HSR&D Citation Abstracts
Search | Search by Center | Search by Source | Keywords in Title
Chioreso C, Del Vecchio N, Schweizer ML, Schlichting J, Gribovskaja-Rupp I, Charlton ME. Association Between Hospital and Surgeon Volume and Rectal Cancer Surgery Outcomes in Patients With Rectal Cancer Treated Since 2000: Systematic Literature Review and Meta-analysis. Diseases of The Colon and Rectum. 2018 Nov 1; 61(11):1320-1332.
Previous reviews and meta-analyses, which predominantly focused on patients treated before 2000, have reported conflicting evidence about the association between hospital/surgeon volume and rectal cancer outcomes. Given advances in rectal cancer resection, such as total mesorectal excision, it is essential to determine whether volume plays a role in rectal cancer outcomes among patients treated since 2000.
The purpose of this study was to determine whether there is an association between hospital/surgeon volume and rectal cancer surgery outcomes among patients treated since 2000.
We searched PubMed and EMBASE for articles published between January 2000 and December 29, 2017.
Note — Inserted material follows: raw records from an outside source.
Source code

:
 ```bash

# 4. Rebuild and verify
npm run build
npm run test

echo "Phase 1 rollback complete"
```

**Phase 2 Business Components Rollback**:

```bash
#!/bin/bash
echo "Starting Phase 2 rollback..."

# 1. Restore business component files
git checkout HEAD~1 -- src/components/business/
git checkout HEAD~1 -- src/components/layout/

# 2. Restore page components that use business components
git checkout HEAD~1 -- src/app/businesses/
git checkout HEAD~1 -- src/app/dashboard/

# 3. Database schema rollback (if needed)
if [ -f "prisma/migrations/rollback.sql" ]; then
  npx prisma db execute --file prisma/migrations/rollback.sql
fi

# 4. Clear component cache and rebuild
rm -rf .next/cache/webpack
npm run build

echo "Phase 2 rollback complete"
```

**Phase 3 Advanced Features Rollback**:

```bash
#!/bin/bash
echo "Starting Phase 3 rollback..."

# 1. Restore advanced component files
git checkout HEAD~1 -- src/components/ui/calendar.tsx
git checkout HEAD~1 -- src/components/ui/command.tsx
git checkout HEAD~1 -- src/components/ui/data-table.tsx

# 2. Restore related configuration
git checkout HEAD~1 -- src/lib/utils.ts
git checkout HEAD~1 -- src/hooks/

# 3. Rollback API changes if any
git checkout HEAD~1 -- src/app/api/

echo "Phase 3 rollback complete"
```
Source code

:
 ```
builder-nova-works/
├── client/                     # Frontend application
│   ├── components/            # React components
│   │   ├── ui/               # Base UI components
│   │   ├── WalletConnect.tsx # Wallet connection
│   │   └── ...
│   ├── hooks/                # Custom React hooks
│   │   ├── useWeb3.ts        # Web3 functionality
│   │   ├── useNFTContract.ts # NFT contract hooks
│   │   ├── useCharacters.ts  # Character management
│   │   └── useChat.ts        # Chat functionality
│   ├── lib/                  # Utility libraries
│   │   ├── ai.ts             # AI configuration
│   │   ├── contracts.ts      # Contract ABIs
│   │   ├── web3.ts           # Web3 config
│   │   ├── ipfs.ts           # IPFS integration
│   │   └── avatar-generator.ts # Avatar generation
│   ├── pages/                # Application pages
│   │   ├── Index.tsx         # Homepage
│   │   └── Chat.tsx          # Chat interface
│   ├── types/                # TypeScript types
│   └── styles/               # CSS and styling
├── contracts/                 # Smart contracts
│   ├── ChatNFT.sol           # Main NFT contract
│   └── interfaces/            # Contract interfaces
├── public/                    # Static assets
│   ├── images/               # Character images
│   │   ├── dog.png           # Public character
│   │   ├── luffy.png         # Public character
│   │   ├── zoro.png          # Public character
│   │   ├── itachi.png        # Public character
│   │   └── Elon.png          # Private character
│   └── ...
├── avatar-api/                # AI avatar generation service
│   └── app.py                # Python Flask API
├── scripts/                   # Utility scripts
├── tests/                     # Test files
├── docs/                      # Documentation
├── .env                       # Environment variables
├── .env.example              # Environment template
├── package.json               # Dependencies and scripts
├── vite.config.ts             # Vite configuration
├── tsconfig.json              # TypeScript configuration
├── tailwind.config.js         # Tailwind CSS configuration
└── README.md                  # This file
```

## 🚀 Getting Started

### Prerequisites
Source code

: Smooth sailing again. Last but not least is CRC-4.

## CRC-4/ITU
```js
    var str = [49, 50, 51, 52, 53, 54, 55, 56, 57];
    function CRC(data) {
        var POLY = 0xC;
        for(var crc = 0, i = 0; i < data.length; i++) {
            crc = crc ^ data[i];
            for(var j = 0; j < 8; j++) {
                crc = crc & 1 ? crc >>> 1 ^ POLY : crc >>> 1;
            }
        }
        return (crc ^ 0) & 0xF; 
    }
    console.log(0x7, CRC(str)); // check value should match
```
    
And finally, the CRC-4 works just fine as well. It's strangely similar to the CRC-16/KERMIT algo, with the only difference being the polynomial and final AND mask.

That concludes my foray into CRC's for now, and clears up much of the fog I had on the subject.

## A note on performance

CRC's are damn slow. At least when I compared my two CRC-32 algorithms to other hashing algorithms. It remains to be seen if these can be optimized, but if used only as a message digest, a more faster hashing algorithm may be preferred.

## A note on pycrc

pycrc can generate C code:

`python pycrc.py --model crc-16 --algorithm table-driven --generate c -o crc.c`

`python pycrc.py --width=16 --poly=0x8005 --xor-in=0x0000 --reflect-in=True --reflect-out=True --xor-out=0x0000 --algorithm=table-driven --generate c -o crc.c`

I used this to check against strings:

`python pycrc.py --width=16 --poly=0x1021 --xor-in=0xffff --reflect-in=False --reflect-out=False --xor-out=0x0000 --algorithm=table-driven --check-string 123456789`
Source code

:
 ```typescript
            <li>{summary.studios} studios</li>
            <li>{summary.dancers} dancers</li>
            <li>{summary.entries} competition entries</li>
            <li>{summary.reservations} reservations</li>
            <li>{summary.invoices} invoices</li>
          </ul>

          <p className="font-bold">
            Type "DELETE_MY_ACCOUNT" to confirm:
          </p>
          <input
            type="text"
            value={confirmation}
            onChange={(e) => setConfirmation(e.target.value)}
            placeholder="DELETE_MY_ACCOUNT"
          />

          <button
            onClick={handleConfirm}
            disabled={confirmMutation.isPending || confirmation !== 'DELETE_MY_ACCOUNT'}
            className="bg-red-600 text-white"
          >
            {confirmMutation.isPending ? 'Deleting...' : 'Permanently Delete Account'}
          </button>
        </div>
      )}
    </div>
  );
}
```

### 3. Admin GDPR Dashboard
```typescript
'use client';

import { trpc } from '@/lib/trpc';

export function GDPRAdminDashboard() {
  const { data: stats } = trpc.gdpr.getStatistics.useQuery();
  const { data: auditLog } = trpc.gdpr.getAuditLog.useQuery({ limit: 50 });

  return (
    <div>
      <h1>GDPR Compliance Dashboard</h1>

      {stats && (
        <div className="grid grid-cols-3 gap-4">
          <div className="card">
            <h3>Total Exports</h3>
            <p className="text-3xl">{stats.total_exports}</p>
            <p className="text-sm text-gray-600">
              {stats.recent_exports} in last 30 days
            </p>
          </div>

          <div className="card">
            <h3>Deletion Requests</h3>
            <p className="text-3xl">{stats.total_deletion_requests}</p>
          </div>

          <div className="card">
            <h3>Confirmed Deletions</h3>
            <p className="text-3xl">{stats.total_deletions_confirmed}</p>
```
Articles that analyzed the association between hospital/surgeon volume and rectal cancer outcomes were selected.
Rectal cancer resection was the study intervention.
MAIN OUTCOME MEASURES:
The outcome measures of this study were surgical morbidity, postoperative mortality, surgical margin positivity, permanent colostomy rates, recurrence, and overall survival.
Although 2845 articles were retrieved and assessed by the search strategy, 21 met the inclusion and exclusion criteria. There was a significant protective association between higher hospital volume and surgical morbidity (OR = 0.80 (95% CI, 0.70-0.93); I = 35%), permanent colostomy (OR = 0.51 (95% CI, 0.29-0.92); I = 34%), and postoperative mortality (OR = 0.62 (95% CI, 0.43-0.88); I = 34%), and overall survival (OR = 0.99 (95% CI, 0.98-1.00); I = 3%). Stratified analysis showed that the magnitude of association between hospital volume and rectal cancer surgery outcomes was stronger in the United States compared with other countries. Surgeon volume was not significantly associated with overall survival. The articles included in this analysis were high quality according to the Newcastle-Ottawa scale. Funnel plots suggested that the potential for publication bias was low.
Some articles included rectosigmoid cancers.
Among patients diagnosed since 2000, higher hospital volume has had a significant protective effect on rectal cancer surgery outcomes.